REQUEST:
Although the records contain pictures, repeat only the text of every line exactly.
#### DATA SUPPLIED
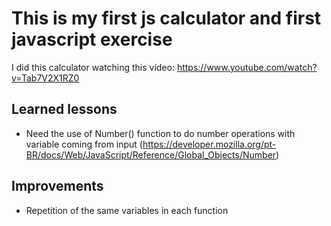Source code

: # This is my first js calculator and first javascript exercise 

I did this calculator watching this vídeo: https://www.youtube.com/watch?v=Tab7V2X1RZ0

## Learned lessons
 - Need the use of Number() function to do number operations with variable coming from input (https://developer.mozilla.org/pt-BR/docs/Web/JavaScript/Reference/Global_Objects/Number)

 ## Improvements
 - Repetition of the same variables in each function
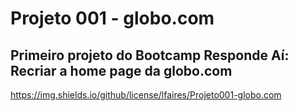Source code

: # Projeto 001 - globo.com

## Primeiro projeto do Bootcamp Responde Aí: Recriar a home page da globo.com

https://img.shields.io/github/license/lfaires/Projeto001-globo.com
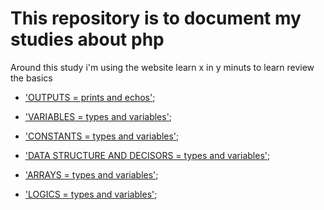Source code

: # This repository is to document my studies about php

Around this study i'm using the website learn x in y minuts to learn review the basics

- ['OUTPUTS = prints and echos'](https://github.com/rafaelcitario/php-learn/blob/master/outputs.md);

- ['VARIABLES = types and variables'](https://github.com/rafaelcitario/php-learn/blob/master/typesAndVariables.md);

- ['CONSTANTS = types and variables'](https://github.com/rafaelcitario/php-learn/blob/master/constants.md);

- ['DATA STRUCTURE AND DECISORS = types and variables'](https://github.com/rafaelcitario/php-learn/blob/master/decisionStructures.md);

- ['ARRAYS = types and variables'](https://github.com/rafaelcitario/php-learn/blob/master/array.md);

- ['LOGICS = types and variables'](https://github.com/rafaelcitario/php-learn/blob/master/logic.md);
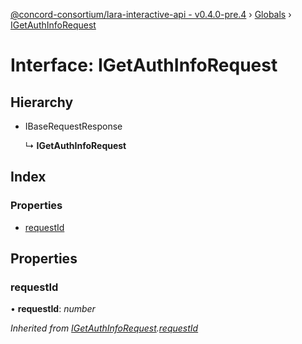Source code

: [@concord-consortium/lara-interactive-api - v0.4.0-pre.4](../README.md) › [Globals](../globals.md) › [IGetAuthInfoRequest](igetauthinforequest.md)

# Interface: IGetAuthInfoRequest

## Hierarchy

* IBaseRequestResponse

  ↳ **IGetAuthInfoRequest**

## Index

### Properties

* [requestId](igetauthinforequest.md#requestid)

## Properties

###  requestId

• **requestId**: *number*

*Inherited from [IGetAuthInfoRequest](igetauthinforequest.md).[requestId](igetauthinforequest.md#requestid)*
########
WRITTEN ANSWER:
Source code

: # This is my first js calculator and first javascript exercise 

I did this calculator watching this vídeo: https://www.youtube.com/watch?v=Tab7V2X1RZ0

## Learned lessons
 - Need the use of Number() function to do number operations with variable coming from input (https://developer.mozilla.org/pt-BR/docs/Web/JavaScript/Reference/Global_Objects/Number)

 ## Improvements
 - Repetition of the same variables in each function
Source code

: # Projeto 001 - globo.com

## Primeiro projeto do Bootcamp Responde Aí: Recriar a home page da globo.com

https://img.shields.io/github/license/lfaires/Projeto001-globo.com
Source code

: # This repository is to document my studies about php

Around this study i'm using the website learn x in y minuts to learn review the basics

- ['OUTPUTS = prints and echos'](https://github.com/rafaelcitario/php-learn/blob/master/outputs.md);

- ['VARIABLES = types and variables'](https://github.com/rafaelcitario/php-learn/blob/master/typesAndVariables.md);

- ['CONSTANTS = types and variables'](https://github.com/rafaelcitario/php-learn/blob/master/constants.md);

- ['DATA STRUCTURE AND DECISORS = types and variables'](https://github.com/rafaelcitario/php-learn/blob/master/decisionStructures.md);

- ['ARRAYS = types and variables'](https://github.com/rafaelcitario/php-learn/blob/master/array.md);

- ['LOGICS = types and variables'](https://github.com/rafaelcitario/php-learn/blob/master/logic.md);
Source code

: [@concord-consortium/lara-interactive-api - v0.4.0-pre.4](../README.md) › [Globals](../globals.md) › [IGetAuthInfoRequest](igetauthinforequest.md)

# Interface: IGetAuthInfoRequest

## Hierarchy

* IBaseRequestResponse

  ↳ **IGetAuthInfoRequest**

## Index

### Properties

* [requestId](igetauthinforequest.md#requestid)

## Properties

###  requestId

• **requestId**: *number*

*Inherited from [IGetAuthInfoRequest](igetauthinforequest.md).[requestId](igetauthinforequest.md#requestid)*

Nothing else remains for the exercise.